[DESCRIPTION OF THE TASK]: Beginning with the first line, retype exactly the records below up to and including the line with "PLN, był prezes"; pictures do not belong in the copy.

Records from a collection:
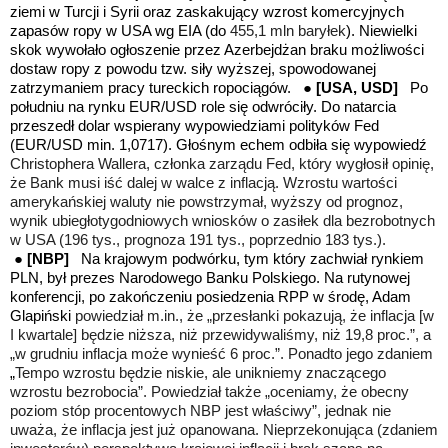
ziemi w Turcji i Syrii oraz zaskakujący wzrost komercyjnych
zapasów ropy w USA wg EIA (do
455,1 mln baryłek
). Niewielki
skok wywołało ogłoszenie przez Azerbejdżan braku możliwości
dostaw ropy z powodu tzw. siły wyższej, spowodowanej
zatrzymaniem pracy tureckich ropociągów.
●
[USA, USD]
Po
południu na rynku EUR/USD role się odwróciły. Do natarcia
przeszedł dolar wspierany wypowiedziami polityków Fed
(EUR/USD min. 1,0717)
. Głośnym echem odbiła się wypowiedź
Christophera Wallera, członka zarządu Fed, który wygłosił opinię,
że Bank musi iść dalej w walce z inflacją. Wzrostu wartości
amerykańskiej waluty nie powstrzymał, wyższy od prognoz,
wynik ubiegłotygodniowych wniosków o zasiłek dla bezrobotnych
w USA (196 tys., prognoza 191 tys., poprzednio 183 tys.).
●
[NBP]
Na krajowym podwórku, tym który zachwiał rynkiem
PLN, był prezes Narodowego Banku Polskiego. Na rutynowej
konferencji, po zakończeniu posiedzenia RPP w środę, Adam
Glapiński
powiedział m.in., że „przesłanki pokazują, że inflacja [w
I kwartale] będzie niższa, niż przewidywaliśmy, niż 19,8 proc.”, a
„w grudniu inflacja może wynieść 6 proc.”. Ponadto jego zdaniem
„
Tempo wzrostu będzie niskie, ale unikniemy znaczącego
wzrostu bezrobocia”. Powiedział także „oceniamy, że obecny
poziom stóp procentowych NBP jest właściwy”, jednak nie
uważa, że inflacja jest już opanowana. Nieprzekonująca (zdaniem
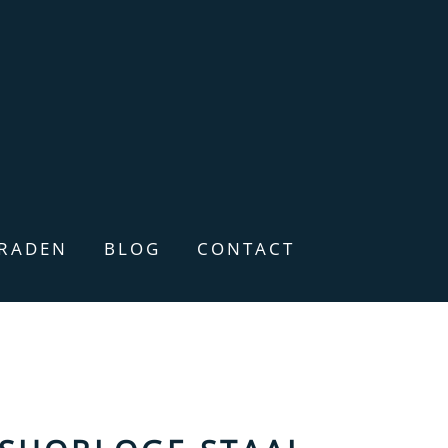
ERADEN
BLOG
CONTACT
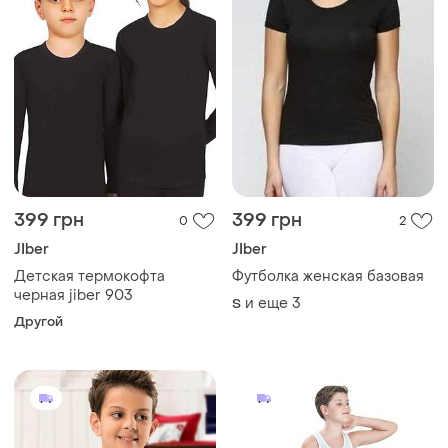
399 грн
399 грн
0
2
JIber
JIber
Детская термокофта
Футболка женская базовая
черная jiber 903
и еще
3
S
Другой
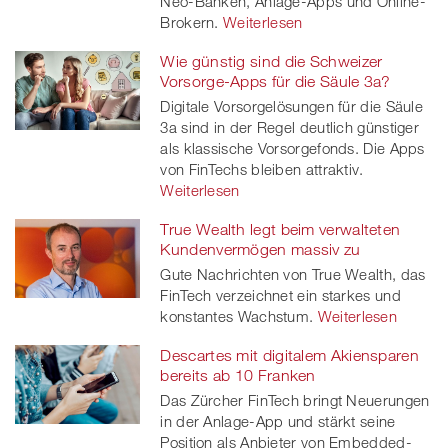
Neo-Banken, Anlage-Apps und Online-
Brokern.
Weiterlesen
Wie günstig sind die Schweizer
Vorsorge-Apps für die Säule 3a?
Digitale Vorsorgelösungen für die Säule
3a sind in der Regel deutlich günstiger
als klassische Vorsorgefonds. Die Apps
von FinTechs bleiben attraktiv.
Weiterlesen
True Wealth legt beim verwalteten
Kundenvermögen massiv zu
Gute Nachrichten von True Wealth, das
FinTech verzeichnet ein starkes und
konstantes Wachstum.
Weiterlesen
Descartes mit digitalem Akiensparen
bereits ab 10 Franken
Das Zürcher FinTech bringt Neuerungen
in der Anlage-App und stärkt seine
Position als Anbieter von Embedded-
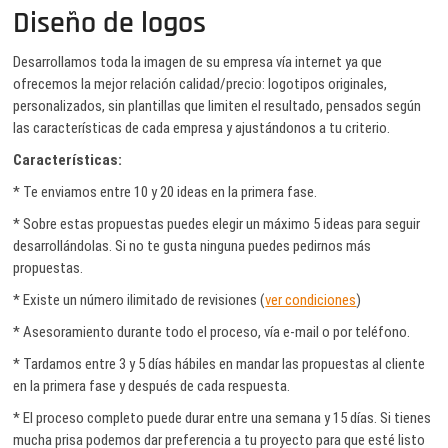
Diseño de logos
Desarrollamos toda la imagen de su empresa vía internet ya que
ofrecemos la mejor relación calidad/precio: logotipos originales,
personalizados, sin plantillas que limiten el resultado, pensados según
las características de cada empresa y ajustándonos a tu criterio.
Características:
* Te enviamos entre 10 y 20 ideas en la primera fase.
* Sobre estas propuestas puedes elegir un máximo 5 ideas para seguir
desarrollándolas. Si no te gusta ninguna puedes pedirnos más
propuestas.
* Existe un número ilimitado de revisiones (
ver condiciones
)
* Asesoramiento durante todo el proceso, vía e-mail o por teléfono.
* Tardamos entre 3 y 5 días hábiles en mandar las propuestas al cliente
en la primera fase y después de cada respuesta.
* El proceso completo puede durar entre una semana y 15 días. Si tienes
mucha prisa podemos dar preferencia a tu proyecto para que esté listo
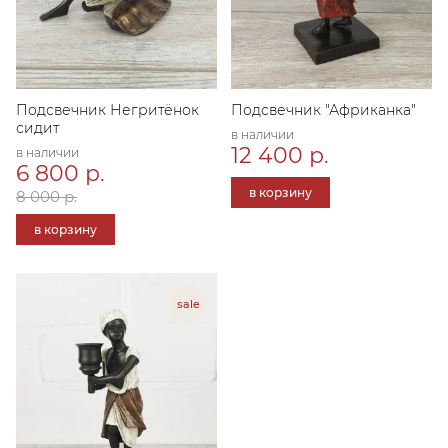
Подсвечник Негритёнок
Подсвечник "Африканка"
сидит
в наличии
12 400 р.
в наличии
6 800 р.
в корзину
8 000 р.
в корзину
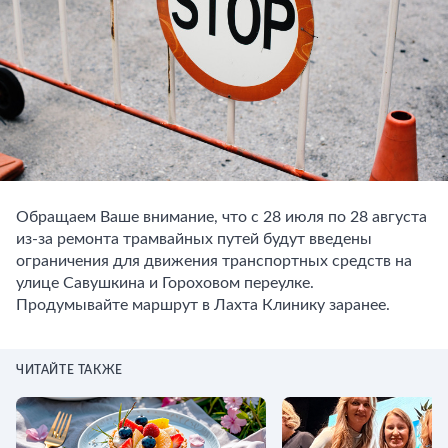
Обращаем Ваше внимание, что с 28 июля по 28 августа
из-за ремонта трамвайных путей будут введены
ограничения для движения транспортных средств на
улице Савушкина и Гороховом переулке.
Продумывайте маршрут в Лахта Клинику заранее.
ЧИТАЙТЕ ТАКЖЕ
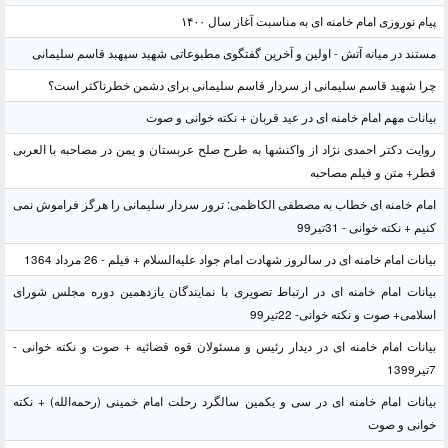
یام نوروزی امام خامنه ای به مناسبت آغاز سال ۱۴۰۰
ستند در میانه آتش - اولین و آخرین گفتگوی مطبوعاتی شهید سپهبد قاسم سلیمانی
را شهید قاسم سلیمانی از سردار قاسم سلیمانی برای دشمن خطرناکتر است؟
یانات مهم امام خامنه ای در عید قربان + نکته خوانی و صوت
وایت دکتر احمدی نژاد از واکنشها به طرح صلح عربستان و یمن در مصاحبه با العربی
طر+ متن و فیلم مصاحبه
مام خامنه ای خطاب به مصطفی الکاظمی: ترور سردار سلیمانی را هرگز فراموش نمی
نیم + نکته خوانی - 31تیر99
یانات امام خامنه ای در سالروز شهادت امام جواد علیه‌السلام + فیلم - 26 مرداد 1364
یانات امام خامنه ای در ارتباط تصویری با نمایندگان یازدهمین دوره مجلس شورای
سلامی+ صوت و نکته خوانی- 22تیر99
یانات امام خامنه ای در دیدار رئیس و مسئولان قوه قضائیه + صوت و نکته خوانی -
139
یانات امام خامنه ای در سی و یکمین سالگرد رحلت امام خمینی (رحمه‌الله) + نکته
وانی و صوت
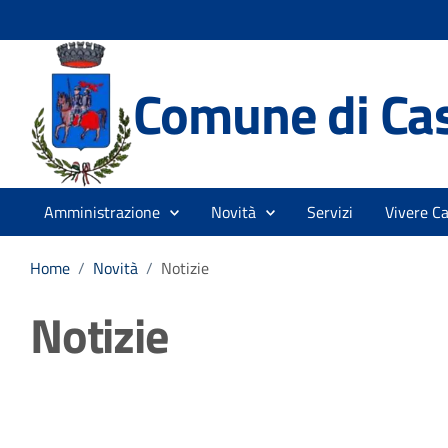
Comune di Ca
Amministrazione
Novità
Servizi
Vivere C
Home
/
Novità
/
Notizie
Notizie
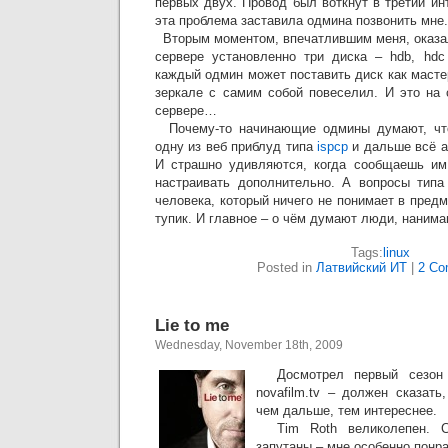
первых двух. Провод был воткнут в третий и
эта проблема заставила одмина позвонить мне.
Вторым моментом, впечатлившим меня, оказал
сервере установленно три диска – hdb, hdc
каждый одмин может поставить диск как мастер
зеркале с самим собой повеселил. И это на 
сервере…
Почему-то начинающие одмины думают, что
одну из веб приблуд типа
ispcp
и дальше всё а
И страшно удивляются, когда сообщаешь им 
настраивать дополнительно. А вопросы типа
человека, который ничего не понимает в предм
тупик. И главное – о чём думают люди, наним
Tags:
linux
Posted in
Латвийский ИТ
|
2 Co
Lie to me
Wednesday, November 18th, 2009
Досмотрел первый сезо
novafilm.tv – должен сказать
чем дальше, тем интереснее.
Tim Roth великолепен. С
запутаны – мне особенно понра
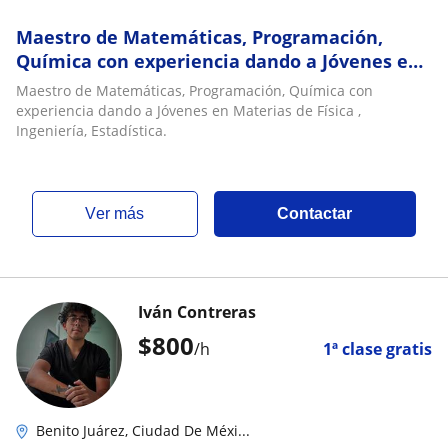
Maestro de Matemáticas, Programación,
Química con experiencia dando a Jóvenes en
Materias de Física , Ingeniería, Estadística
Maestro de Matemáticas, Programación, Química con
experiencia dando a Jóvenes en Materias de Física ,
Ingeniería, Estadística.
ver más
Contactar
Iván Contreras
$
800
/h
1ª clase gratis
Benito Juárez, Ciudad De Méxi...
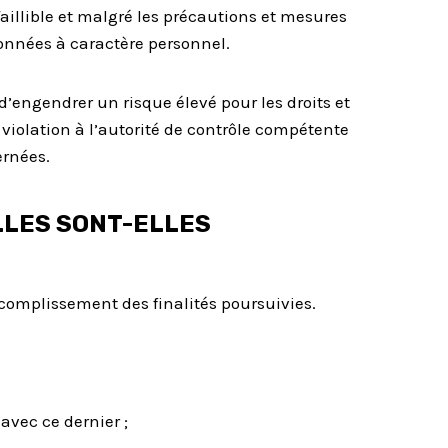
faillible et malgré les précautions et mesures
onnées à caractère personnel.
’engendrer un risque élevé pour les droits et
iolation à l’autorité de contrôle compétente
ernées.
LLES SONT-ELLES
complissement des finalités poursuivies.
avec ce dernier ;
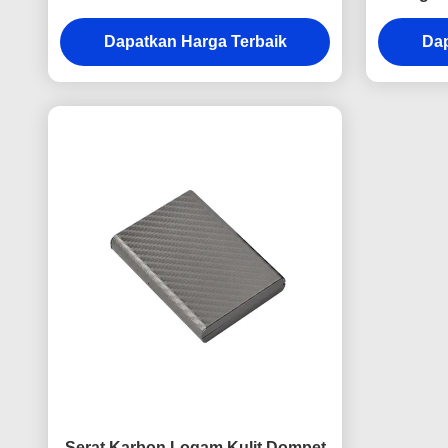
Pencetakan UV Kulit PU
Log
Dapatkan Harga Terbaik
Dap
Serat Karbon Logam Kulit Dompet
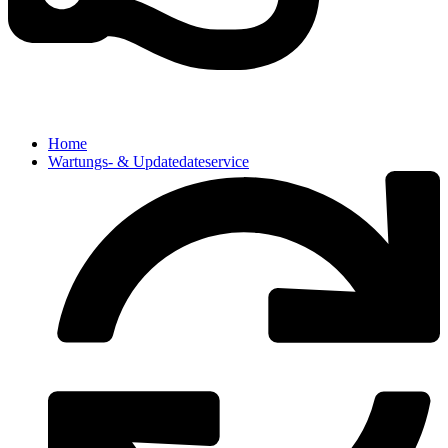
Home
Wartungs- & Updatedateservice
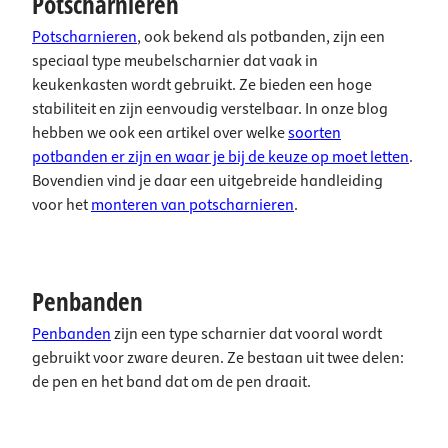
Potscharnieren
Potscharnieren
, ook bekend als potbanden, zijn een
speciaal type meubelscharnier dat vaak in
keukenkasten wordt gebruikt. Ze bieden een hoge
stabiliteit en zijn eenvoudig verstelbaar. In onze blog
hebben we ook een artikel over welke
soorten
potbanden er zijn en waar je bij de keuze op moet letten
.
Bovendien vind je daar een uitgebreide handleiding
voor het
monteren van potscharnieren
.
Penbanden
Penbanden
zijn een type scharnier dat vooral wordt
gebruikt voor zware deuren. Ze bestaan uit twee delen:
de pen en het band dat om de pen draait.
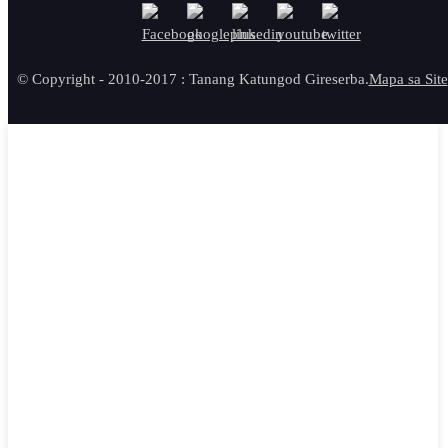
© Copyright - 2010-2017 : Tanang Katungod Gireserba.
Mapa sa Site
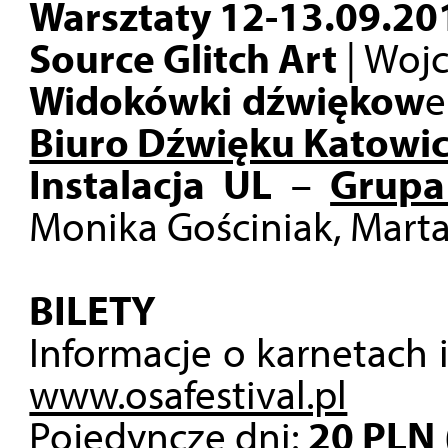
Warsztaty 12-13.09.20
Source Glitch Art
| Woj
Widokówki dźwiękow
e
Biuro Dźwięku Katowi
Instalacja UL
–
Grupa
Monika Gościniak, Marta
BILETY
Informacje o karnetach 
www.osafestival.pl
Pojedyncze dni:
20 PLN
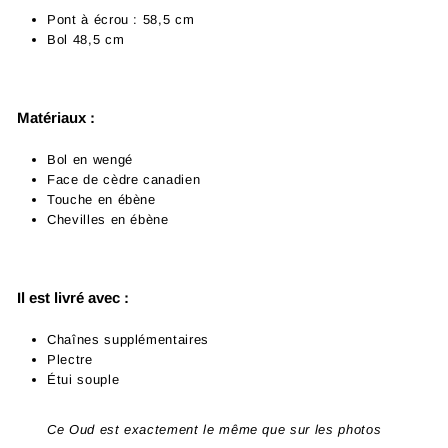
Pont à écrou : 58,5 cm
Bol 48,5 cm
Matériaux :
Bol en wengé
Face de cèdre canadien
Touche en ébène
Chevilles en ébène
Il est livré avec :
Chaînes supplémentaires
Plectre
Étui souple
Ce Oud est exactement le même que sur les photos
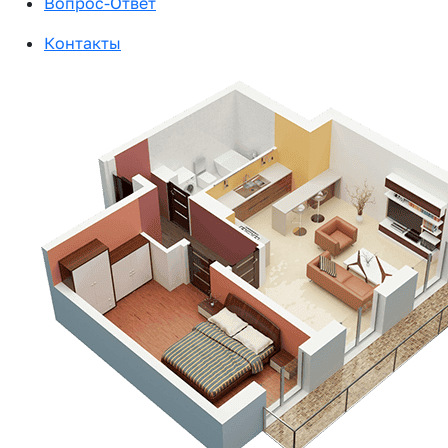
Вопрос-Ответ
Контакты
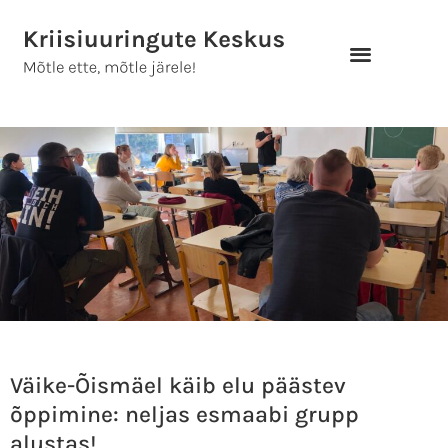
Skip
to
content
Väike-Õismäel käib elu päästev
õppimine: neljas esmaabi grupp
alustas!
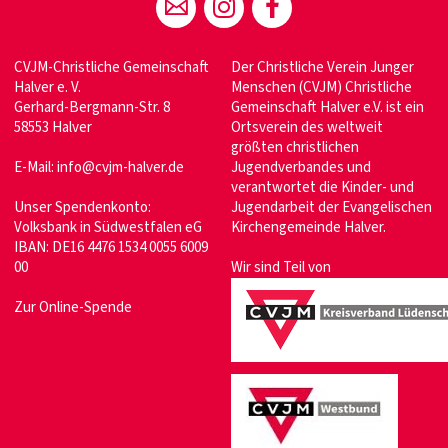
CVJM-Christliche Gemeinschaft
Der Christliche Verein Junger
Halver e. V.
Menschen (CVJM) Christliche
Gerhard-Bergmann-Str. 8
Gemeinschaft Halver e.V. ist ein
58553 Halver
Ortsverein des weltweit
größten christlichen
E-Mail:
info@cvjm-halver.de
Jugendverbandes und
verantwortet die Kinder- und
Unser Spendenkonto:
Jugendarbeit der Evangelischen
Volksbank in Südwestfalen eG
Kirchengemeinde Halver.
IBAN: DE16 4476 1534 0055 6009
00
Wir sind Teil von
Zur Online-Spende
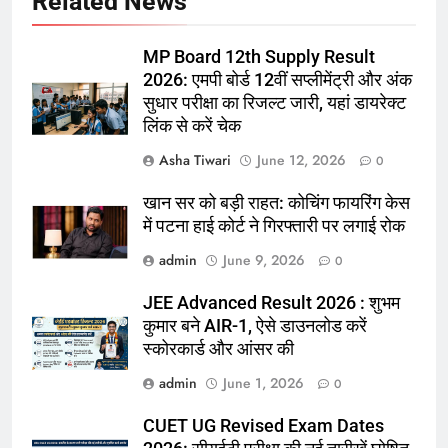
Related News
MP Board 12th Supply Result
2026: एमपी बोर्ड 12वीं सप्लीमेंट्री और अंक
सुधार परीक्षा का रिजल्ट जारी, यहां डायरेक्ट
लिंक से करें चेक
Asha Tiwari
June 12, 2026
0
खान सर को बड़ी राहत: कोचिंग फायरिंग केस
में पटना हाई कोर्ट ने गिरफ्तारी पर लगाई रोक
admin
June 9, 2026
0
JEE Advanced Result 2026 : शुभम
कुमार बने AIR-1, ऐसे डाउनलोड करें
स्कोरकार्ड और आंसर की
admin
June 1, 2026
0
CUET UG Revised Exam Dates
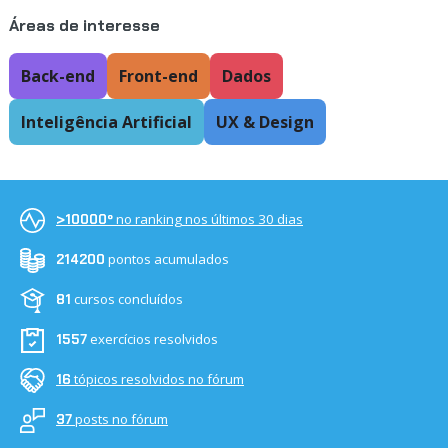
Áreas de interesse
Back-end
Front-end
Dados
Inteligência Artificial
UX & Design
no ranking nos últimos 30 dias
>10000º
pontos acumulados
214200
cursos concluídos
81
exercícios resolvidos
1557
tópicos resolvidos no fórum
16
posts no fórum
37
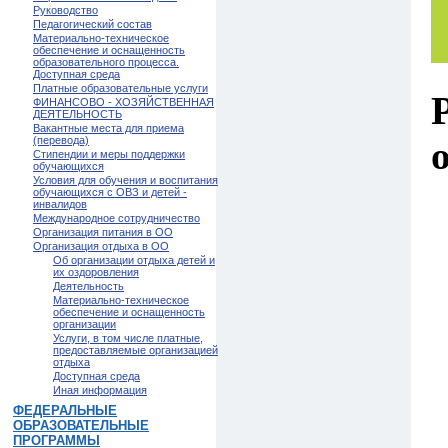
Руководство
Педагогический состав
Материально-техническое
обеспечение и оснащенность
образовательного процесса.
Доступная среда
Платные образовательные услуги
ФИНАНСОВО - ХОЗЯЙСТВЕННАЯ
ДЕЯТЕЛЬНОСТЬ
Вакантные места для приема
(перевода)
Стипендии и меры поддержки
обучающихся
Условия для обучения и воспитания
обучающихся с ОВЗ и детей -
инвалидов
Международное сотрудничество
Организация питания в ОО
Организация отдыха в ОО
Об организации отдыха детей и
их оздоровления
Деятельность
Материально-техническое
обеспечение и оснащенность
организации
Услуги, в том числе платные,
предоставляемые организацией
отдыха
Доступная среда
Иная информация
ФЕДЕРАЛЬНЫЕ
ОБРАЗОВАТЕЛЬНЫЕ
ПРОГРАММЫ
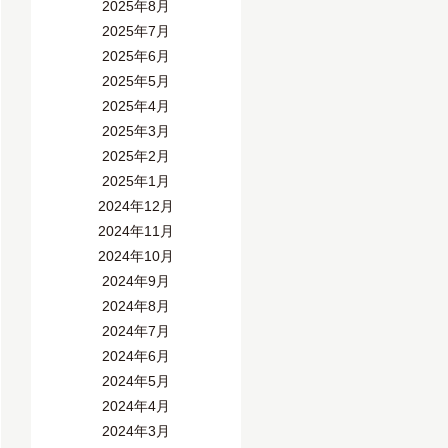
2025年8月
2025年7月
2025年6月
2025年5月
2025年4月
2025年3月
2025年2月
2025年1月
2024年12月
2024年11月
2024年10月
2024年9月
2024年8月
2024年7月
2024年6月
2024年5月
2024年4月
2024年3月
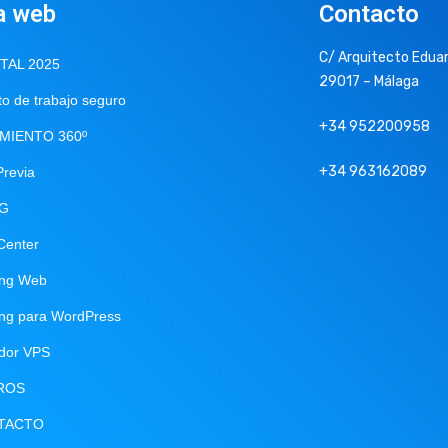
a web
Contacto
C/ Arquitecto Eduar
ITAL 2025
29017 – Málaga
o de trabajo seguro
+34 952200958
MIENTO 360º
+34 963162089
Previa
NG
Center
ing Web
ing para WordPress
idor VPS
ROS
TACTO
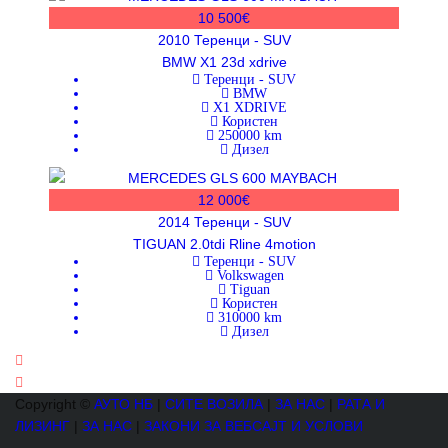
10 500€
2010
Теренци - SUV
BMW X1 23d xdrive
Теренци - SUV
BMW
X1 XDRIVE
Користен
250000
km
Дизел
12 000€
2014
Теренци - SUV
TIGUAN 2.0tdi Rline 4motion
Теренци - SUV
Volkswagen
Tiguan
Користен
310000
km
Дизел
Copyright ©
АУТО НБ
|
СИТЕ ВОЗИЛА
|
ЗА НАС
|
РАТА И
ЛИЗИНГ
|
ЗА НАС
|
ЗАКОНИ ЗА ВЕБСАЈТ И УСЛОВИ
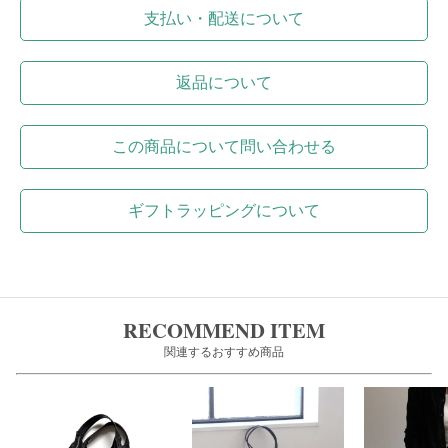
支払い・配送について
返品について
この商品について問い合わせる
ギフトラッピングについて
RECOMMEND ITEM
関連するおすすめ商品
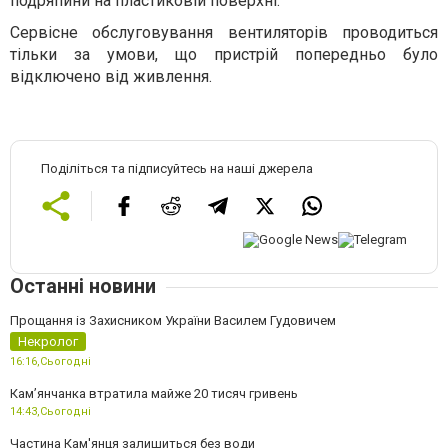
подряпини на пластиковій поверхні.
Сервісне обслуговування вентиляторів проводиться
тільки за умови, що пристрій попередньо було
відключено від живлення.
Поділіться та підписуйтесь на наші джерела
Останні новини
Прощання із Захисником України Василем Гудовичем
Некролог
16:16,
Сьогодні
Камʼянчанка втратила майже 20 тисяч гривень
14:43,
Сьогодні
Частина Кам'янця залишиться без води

[ANSWER TO THIS TASK]:
ziemi w Turcji i Syrii oraz zaskakujący wzrost komercyjnych
zapasów ropy w USA wg EIA (do
455,1 mln baryłek
). Niewielki
skok wywołało ogłoszenie przez Azerbejdżan braku możliwości
dostaw ropy z powodu tzw. siły wyższej, spowodowanej
zatrzymaniem pracy tureckich ropociągów.
●
[USA, USD]
Po
południu na rynku EUR/USD role się odwróciły. Do natarcia
przeszedł dolar wspierany wypowiedziami polityków Fed
(EUR/USD min. 1,0717)
. Głośnym echem odbiła się wypowiedź
Christophera Wallera, członka zarządu Fed, który wygłosił opinię,
że Bank musi iść dalej w walce z inflacją. Wzrostu wartości
amerykańskiej waluty nie powstrzymał, wyższy od prognoz,
wynik ubiegłotygodniowych wniosków o zasiłek dla bezrobotnych
w USA (196 tys., prognoza 191 tys., poprzednio 183 tys.).
●
[NBP]
Na krajowym podwórku, tym który zachwiał rynkiem
PLN, był prezes Narodowego Banku Polskiego. Na rutynowej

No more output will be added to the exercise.